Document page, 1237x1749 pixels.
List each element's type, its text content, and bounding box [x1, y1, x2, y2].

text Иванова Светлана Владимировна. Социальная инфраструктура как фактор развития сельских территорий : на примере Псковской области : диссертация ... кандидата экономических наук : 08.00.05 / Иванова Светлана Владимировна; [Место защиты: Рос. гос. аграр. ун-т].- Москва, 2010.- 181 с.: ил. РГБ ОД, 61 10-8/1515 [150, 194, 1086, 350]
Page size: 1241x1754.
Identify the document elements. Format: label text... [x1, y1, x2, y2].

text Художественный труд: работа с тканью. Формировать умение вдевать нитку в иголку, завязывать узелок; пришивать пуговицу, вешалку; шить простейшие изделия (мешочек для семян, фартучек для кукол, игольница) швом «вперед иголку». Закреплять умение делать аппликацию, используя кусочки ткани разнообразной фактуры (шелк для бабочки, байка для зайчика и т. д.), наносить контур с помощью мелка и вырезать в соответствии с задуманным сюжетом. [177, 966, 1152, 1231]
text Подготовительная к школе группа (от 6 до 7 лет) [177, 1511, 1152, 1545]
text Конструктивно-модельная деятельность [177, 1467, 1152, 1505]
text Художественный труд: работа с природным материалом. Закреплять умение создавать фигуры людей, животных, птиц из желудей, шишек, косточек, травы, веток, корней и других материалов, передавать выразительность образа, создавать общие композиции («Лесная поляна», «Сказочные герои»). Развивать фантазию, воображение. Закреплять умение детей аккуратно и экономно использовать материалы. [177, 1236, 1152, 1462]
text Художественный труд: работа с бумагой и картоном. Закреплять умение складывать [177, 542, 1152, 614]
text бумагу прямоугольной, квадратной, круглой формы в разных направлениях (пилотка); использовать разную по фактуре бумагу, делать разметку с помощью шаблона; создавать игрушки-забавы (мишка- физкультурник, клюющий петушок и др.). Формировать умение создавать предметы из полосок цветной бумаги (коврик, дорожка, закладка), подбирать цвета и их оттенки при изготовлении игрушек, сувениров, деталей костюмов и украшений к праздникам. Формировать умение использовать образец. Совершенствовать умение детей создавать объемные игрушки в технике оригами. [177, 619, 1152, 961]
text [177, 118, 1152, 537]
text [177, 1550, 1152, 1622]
■ ■ ■ ■ ■
◆ What you need to do:
Include the first line, the line containing "Page size: 1241x1754.", and every line between them, copied exactly from the material above; output no other line.

◆ Answer below:
Document page, 1237x1749 pixels.
List each element's type, its text content, and bounding box [x1, y1, x2, y2].

text Иванова Светлана Владимировна. Социальная инфраструктура как фактор развития сельских территорий : на примере Псковской области : диссертация ... кандидата экономических наук : 08.00.05 / Иванова Светлана Владимировна; [Место защиты: Рос. гос. аграр. ун-т].- Москва, 2010.- 181 с.: ил. РГБ ОД, 61 10-8/1515 [150, 194, 1086, 350]
Page size: 1241x1754.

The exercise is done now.